▸ AIM OF THE EXERCISE:
Reproduce every line of the rows below without changing anything, keeping them in the same order.

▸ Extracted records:
:::::

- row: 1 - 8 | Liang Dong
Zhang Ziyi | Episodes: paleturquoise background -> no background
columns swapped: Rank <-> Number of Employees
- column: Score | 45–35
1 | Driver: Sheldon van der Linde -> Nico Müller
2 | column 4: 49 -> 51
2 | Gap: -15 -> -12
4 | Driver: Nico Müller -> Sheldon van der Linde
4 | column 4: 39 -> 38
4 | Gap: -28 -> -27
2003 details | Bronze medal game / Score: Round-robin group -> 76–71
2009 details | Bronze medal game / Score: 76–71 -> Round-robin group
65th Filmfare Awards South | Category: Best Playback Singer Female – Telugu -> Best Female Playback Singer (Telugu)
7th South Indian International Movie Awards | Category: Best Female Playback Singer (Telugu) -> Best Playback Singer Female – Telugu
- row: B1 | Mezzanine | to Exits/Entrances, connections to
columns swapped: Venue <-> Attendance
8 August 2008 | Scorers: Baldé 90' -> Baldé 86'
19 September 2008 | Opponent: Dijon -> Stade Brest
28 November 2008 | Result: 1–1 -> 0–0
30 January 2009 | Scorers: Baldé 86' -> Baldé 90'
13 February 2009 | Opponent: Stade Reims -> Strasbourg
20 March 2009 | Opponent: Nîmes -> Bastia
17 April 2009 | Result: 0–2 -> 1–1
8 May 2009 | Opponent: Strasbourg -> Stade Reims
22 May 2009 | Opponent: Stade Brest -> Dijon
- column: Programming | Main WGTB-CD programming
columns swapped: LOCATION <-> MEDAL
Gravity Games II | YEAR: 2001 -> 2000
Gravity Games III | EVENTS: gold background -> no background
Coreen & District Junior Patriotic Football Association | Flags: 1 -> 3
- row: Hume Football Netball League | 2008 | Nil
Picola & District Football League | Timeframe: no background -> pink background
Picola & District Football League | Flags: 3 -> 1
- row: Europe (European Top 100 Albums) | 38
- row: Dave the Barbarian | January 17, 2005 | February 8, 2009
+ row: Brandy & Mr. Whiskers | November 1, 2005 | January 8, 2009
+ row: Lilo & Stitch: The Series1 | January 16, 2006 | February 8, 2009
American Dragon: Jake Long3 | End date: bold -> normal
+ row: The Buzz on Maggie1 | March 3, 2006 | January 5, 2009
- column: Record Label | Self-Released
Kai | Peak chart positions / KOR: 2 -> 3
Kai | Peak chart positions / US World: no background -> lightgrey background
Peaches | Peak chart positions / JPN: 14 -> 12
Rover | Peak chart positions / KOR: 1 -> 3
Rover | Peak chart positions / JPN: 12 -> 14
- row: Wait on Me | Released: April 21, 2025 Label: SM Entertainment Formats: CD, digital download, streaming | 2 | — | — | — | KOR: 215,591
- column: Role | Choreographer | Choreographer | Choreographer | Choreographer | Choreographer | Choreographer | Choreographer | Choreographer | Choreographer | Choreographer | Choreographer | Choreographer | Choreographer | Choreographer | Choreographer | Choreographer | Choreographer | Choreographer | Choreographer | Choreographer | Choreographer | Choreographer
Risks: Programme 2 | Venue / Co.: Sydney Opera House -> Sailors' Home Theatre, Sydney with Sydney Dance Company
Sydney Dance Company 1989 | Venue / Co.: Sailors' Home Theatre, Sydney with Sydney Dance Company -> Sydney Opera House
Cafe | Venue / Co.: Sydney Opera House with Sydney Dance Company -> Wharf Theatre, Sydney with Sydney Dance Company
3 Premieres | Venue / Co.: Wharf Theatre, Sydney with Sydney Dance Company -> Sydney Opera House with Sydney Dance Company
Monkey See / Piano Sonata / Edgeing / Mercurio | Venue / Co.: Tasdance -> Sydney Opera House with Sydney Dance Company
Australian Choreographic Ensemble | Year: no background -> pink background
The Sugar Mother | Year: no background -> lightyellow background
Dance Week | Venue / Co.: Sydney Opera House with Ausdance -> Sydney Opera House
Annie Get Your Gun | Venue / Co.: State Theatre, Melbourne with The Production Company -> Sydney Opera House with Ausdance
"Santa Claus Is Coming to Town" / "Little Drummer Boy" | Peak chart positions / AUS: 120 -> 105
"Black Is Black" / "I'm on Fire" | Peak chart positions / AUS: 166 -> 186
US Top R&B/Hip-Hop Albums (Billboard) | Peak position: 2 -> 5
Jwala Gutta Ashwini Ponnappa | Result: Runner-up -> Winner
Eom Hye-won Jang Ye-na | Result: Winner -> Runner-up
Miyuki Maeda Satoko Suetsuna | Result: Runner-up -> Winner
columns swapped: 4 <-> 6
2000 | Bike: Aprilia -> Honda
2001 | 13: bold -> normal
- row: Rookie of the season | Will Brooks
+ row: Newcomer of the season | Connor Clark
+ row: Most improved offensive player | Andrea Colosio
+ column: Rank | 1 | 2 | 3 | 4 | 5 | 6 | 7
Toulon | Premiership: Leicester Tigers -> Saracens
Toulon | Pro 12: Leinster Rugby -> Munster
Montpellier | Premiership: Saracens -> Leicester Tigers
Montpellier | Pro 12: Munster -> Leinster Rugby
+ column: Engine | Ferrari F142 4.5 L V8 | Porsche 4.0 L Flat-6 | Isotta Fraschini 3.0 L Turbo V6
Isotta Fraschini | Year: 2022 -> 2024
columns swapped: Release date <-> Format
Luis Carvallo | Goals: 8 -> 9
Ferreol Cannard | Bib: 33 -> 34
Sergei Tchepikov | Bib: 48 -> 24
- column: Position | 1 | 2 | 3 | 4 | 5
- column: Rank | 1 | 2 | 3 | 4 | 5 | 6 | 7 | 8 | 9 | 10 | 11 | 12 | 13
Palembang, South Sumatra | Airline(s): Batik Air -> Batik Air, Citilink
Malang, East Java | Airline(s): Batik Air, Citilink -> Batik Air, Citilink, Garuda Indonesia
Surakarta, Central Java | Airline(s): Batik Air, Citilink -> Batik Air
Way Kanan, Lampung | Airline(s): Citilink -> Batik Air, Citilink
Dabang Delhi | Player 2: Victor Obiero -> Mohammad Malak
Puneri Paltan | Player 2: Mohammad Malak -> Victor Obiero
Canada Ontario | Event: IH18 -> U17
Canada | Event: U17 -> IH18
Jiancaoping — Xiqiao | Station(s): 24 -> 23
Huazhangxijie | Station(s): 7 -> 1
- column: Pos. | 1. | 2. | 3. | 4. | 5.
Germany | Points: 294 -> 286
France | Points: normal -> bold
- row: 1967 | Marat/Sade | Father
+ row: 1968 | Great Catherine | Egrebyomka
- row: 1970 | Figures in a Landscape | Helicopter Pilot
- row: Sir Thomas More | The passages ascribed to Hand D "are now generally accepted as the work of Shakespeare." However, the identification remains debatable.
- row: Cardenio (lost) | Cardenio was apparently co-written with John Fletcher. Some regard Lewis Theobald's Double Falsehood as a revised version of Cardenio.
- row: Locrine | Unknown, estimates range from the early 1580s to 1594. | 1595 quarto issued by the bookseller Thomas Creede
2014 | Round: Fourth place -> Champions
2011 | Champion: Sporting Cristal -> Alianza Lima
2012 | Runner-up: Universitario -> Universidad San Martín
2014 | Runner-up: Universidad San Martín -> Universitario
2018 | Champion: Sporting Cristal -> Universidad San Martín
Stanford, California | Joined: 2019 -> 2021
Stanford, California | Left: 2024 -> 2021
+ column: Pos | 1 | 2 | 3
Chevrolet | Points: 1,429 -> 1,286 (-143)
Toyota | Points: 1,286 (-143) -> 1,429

:::::

▸ PROBLEM SOLUTION:
- row: 1 - 8 | Liang Dong
Zhang Ziyi | Episodes: paleturquoise background -> no background
columns swapped: Rank <-> Number of Employees
- column: Score | 45–35
1 | Driver: Sheldon van der Linde -> Nico Müller
2 | column 4: 49 -> 51
2 | Gap: -15 -> -12
4 | Driver: Nico Müller -> Sheldon van der Linde
4 | column 4: 39 -> 38
4 | Gap: -28 -> -27
2003 details | Bronze medal game / Score: Round-robin group -> 76–71
2009 details | Bronze medal game / Score: 76–71 -> Round-robin group
65th Filmfare Awards South | Category: Best Playback Singer Female – Telugu -> Best Female Playback Singer (Telugu)
7th South Indian International Movie Awards | Category: Best Female Playback Singer (Telugu) -> Best Playback Singer Female – Telugu
- row: B1 | Mezzanine | to Exits/Entrances, connections to
columns swapped: Venue <-> Attendance
8 August 2008 | Scorers: Baldé 90' -> Baldé 86'
19 September 2008 | Opponent: Dijon -> Stade Brest
28 November 2008 | Result: 1–1 -> 0–0
30 January 2009 | Scorers: Baldé 86' -> Baldé 90'
13 February 2009 | Opponent: Stade Reims -> Strasbourg
20 March 2009 | Opponent: Nîmes -> Bastia
17 April 2009 | Result: 0–2 -> 1–1
8 May 2009 | Opponent: Strasbourg -> Stade Reims
22 May 2009 | Opponent: Stade Brest -> Dijon
- column: Programming | Main WGTB-CD programming
columns swapped: LOCATION <-> MEDAL
Gravity Games II | YEAR: 2001 -> 2000
Gravity Games III | EVENTS: gold background -> no background
Coreen & District Junior Patriotic Football Association | Flags: 1 -> 3
- row: Hume Football Netball League | 2008 | Nil
Picola & District Football League | Timeframe: no background -> pink background
Picola & District Football League | Flags: 3 -> 1
- row: Europe (European Top 100 Albums) | 38
- row: Dave the Barbarian | January 17, 2005 | February 8, 2009
+ row: Brandy & Mr. Whiskers | November 1, 2005 | January 8, 2009
+ row: Lilo & Stitch: The Series1 | January 16, 2006 | February 8, 2009
American Dragon: Jake Long3 | End date: bold -> normal
+ row: The Buzz on Maggie1 | March 3, 2006 | January 5, 2009
- column: Record Label | Self-Released
Kai | Peak chart positions / KOR: 2 -> 3
Kai | Peak chart positions / US World: no background -> lightgrey background
Peaches | Peak chart positions / JPN: 14 -> 12
Rover | Peak chart positions / KOR: 1 -> 3
Rover | Peak chart positions / JPN: 12 -> 14
- row: Wait on Me | Released: April 21, 2025 Label: SM Entertainment Formats: CD, digital download, streaming | 2 | — | — | — | KOR: 215,591
- column: Role | Choreographer | Choreographer | Choreographer | Choreographer | Choreographer | Choreographer | Choreographer | Choreographer | Choreographer | Choreographer | Choreographer | Choreographer | Choreographer | Choreographer | Choreographer | Choreographer | Choreographer | Choreographer | Choreographer | Choreographer | Choreographer | Choreographer
Risks: Programme 2 | Venue / Co.: Sydney Opera House -> Sailors' Home Theatre, Sydney with Sydney Dance Company
Sydney Dance Company 1989 | Venue / Co.: Sailors' Home Theatre, Sydney with Sydney Dance Company -> Sydney Opera House
Cafe | Venue / Co.: Sydney Opera House with Sydney Dance Company -> Wharf Theatre, Sydney with Sydney Dance Company
3 Premieres | Venue / Co.: Wharf Theatre, Sydney with Sydney Dance Company -> Sydney Opera House with Sydney Dance Company
Monkey See / Piano Sonata / Edgeing / Mercurio | Venue / Co.: Tasdance -> Sydney Opera House with Sydney Dance Company
Australian Choreographic Ensemble | Year: no background -> pink background
The Sugar Mother | Year: no background -> lightyellow background
Dance Week | Venue / Co.: Sydney Opera House with Ausdance -> Sydney Opera House
Annie Get Your Gun | Venue / Co.: State Theatre, Melbourne with The Production Company -> Sydney Opera House with Ausdance
"Santa Claus Is Coming to Town" / "Little Drummer Boy" | Peak chart positions / AUS: 120 -> 105
"Black Is Black" / "I'm on Fire" | Peak chart positions / AUS: 166 -> 186
US Top R&B/Hip-Hop Albums (Billboard) | Peak position: 2 -> 5
Jwala Gutta Ashwini Ponnappa | Result: Runner-up -> Winner
Eom Hye-won Jang Ye-na | Result: Winner -> Runner-up
Miyuki Maeda Satoko Suetsuna | Result: Runner-up -> Winner
columns swapped: 4 <-> 6
2000 | Bike: Aprilia -> Honda
2001 | 13: bold -> normal
- row: Rookie of the season | Will Brooks
+ row: Newcomer of the season | Connor Clark
+ row: Most improved offensive player | Andrea Colosio
+ column: Rank | 1 | 2 | 3 | 4 | 5 | 6 | 7
Toulon | Premiership: Leicester Tigers -> Saracens
Toulon | Pro 12: Leinster Rugby -> Munster
Montpellier | Premiership: Saracens -> Leicester Tigers
Montpellier | Pro 12: Munster -> Leinster Rugby
+ column: Engine | Ferrari F142 4.5 L V8 | Porsche 4.0 L Flat-6 | Isotta Fraschini 3.0 L Turbo V6
Isotta Fraschini | Year: 2022 -> 2024
columns swapped: Release date <-> Format
Luis Carvallo | Goals: 8 -> 9
Ferreol Cannard | Bib: 33 -> 34
Sergei Tchepikov | Bib: 48 -> 24
- column: Position | 1 | 2 | 3 | 4 | 5
- column: Rank | 1 | 2 | 3 | 4 | 5 | 6 | 7 | 8 | 9 | 10 | 11 | 12 | 13
Palembang, South Sumatra | Airline(s): Batik Air -> Batik Air, Citilink
Malang, East Java | Airline(s): Batik Air, Citilink -> Batik Air, Citilink, Garuda Indonesia
Surakarta, Central Java | Airline(s): Batik Air, Citilink -> Batik Air
Way Kanan, Lampung | Airline(s): Citilink -> Batik Air, Citilink
Dabang Delhi | Player 2: Victor Obiero -> Mohammad Malak
Puneri Paltan | Player 2: Mohammad Malak -> Victor Obiero
Canada Ontario | Event: IH18 -> U17
Canada | Event: U17 -> IH18
Jiancaoping — Xiqiao | Station(s): 24 -> 23
Huazhangxijie | Station(s): 7 -> 1
- column: Pos. | 1. | 2. | 3. | 4. | 5.
Germany | Points: 294 -> 286
France | Points: normal -> bold
- row: 1967 | Marat/Sade | Father
+ row: 1968 | Great Catherine | Egrebyomka
- row: 1970 | Figures in a Landscape | Helicopter Pilot
- row: Sir Thomas More | The passages ascribed to Hand D "are now generally accepted as the work of Shakespeare." However, the identification remains debatable.
- row: Cardenio (lost) | Cardenio was apparently co-written with John Fletcher. Some regard Lewis Theobald's Double Falsehood as a revised version of Cardenio.
- row: Locrine | Unknown, estimates range from the early 1580s to 1594. | 1595 quarto issued by the bookseller Thomas Creede
2014 | Round: Fourth place -> Champions
2011 | Champion: Sporting Cristal -> Alianza Lima
2012 | Runner-up: Universitario -> Universidad San Martín
2014 | Runner-up: Universidad San Martín -> Universitario
2018 | Champion: Sporting Cristal -> Universidad San Martín
Stanford, California | Joined: 2019 -> 2021
Stanford, California | Left: 2024 -> 2021
+ column: Pos | 1 | 2 | 3
Chevrolet | Points: 1,429 -> 1,286 (-143)
Toyota | Points: 1,286 (-143) -> 1,429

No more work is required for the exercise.